* Work task *
Print all the data, keeping every line exactly as it is.
[[ Data records, beginning ]]
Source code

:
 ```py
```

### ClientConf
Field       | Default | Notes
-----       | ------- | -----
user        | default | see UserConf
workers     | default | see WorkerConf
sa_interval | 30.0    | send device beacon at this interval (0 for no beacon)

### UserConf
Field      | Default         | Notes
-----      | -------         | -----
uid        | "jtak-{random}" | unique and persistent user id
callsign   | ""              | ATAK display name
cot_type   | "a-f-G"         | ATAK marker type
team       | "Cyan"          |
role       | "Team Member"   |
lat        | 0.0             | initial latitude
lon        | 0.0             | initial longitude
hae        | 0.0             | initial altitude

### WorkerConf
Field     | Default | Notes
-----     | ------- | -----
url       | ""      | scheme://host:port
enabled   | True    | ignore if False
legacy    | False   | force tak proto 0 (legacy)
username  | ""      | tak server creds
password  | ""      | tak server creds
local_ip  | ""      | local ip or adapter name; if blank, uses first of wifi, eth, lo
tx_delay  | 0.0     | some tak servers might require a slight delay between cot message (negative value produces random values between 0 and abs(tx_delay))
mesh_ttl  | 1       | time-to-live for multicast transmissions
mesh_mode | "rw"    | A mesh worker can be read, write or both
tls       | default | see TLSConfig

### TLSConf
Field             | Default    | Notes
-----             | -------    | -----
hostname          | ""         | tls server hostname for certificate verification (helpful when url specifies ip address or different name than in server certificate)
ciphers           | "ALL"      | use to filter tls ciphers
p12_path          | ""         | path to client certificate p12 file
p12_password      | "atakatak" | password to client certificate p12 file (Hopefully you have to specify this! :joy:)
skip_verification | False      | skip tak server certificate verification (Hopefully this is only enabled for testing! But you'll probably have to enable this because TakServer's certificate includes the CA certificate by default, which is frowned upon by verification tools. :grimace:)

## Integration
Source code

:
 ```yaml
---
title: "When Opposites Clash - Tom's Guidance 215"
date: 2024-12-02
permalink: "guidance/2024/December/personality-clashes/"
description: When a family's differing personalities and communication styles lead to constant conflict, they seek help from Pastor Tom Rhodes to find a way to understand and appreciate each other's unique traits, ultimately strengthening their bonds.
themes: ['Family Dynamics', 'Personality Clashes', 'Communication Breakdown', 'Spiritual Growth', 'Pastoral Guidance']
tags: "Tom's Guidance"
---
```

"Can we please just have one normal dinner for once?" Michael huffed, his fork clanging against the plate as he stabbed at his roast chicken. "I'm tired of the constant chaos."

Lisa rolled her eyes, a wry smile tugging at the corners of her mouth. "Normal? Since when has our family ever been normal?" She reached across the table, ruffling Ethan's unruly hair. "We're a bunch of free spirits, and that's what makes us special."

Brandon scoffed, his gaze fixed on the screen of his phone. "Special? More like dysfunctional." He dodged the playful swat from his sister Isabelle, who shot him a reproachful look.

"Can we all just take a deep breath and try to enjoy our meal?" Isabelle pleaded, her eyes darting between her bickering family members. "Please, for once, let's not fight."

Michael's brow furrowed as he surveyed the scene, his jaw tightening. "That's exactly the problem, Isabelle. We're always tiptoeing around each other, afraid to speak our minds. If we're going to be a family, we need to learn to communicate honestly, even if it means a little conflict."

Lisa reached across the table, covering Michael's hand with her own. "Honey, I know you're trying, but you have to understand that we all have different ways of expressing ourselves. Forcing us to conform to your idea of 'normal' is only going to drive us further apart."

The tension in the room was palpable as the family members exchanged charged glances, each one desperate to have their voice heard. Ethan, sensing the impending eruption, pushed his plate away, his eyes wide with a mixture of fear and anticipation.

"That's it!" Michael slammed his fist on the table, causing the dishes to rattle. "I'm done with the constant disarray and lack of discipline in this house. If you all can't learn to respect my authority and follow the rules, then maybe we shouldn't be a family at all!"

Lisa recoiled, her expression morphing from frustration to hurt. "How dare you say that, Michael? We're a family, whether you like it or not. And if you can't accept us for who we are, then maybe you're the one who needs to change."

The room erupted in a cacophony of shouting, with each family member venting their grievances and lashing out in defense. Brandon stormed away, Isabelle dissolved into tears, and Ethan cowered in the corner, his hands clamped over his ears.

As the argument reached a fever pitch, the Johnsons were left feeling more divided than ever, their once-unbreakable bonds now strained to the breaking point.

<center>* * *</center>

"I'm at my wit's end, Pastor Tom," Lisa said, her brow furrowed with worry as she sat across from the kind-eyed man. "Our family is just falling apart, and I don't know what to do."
[[ Data records, end ]]
* The completed task *
Source code

:
 ```py
```

### ClientConf
Field       | Default | Notes
-----       | ------- | -----
user        | default | see UserConf
workers     | default | see WorkerConf
sa_interval | 30.0    | send device beacon at this interval (0 for no beacon)

### UserConf
Field      | Default         | Notes
-----      | -------         | -----
uid        | "jtak-{random}" | unique and persistent user id
callsign   | ""              | ATAK display name
cot_type   | "a-f-G"         | ATAK marker type
team       | "Cyan"          |
role       | "Team Member"   |
lat        | 0.0             | initial latitude
lon        | 0.0             | initial longitude
hae        | 0.0             | initial altitude

### WorkerConf
Field     | Default | Notes
-----     | ------- | -----
url       | ""      | scheme://host:port
enabled   | True    | ignore if False
legacy    | False   | force tak proto 0 (legacy)
username  | ""      | tak server creds
password  | ""      | tak server creds
local_ip  | ""      | local ip or adapter name; if blank, uses first of wifi, eth, lo
tx_delay  | 0.0     | some tak servers might require a slight delay between cot message (negative value produces random values between 0 and abs(tx_delay))
mesh_ttl  | 1       | time-to-live for multicast transmissions
mesh_mode | "rw"    | A mesh worker can be read, write or both
tls       | default | see TLSConfig

### TLSConf
Field             | Default    | Notes
-----             | -------    | -----
hostname          | ""         | tls server hostname for certificate verification (helpful when url specifies ip address or different name than in server certificate)
ciphers           | "ALL"      | use to filter tls ciphers
p12_path          | ""         | path to client certificate p12 file
p12_password      | "atakatak" | password to client certificate p12 file (Hopefully you have to specify this! :joy:)
skip_verification | False      | skip tak server certificate verification (Hopefully this is only enabled for testing! But you'll probably have to enable this because TakServer's certificate includes the CA certificate by default, which is frowned upon by verification tools. :grimace:)

## Integration
Source code

:
 ```yaml
---
title: "When Opposites Clash - Tom's Guidance 215"
date: 2024-12-02
permalink: "guidance/2024/December/personality-clashes/"
description: When a family's differing personalities and communication styles lead to constant conflict, they seek help from Pastor Tom Rhodes to find a way to understand and appreciate each other's unique traits, ultimately strengthening their bonds.
themes: ['Family Dynamics', 'Personality Clashes', 'Communication Breakdown', 'Spiritual Growth', 'Pastoral Guidance']
tags: "Tom's Guidance"
---
```

"Can we please just have one normal dinner for once?" Michael huffed, his fork clanging against the plate as he stabbed at his roast chicken. "I'm tired of the constant chaos."

Lisa rolled her eyes, a wry smile tugging at the corners of her mouth. "Normal? Since when has our family ever been normal?" She reached across the table, ruffling Ethan's unruly hair. "We're a bunch of free spirits, and that's what makes us special."

Brandon scoffed, his gaze fixed on the screen of his phone. "Special? More like dysfunctional." He dodged the playful swat from his sister Isabelle, who shot him a reproachful look.

"Can we all just take a deep breath and try to enjoy our meal?" Isabelle pleaded, her eyes darting between her bickering family members. "Please, for once, let's not fight."

Michael's brow furrowed as he surveyed the scene, his jaw tightening. "That's exactly the problem, Isabelle. We're always tiptoeing around each other, afraid to speak our minds. If we're going to be a family, we need to learn to communicate honestly, even if it means a little conflict."

Lisa reached across the table, covering Michael's hand with her own. "Honey, I know you're trying, but you have to understand that we all have different ways of expressing ourselves. Forcing us to conform to your idea of 'normal' is only going to drive us further apart."

The tension in the room was palpable as the family members exchanged charged glances, each one desperate to have their voice heard. Ethan, sensing the impending eruption, pushed his plate away, his eyes wide with a mixture of fear and anticipation.

"That's it!" Michael slammed his fist on the table, causing the dishes to rattle. "I'm done with the constant disarray and lack of discipline in this house. If you all can't learn to respect my authority and follow the rules, then maybe we shouldn't be a family at all!"

Lisa recoiled, her expression morphing from frustration to hurt. "How dare you say that, Michael? We're a family, whether you like it or not. And if you can't accept us for who we are, then maybe you're the one who needs to change."

The room erupted in a cacophony of shouting, with each family member venting their grievances and lashing out in defense. Brandon stormed away, Isabelle dissolved into tears, and Ethan cowered in the corner, his hands clamped over his ears.

As the argument reached a fever pitch, the Johnsons were left feeling more divided than ever, their once-unbreakable bonds now strained to the breaking point.

<center>* * *</center>

"I'm at my wit's end, Pastor Tom," Lisa said, her brow furrowed with worry as she sat across from the kind-eyed man. "Our family is just falling apart, and I don't know what to do."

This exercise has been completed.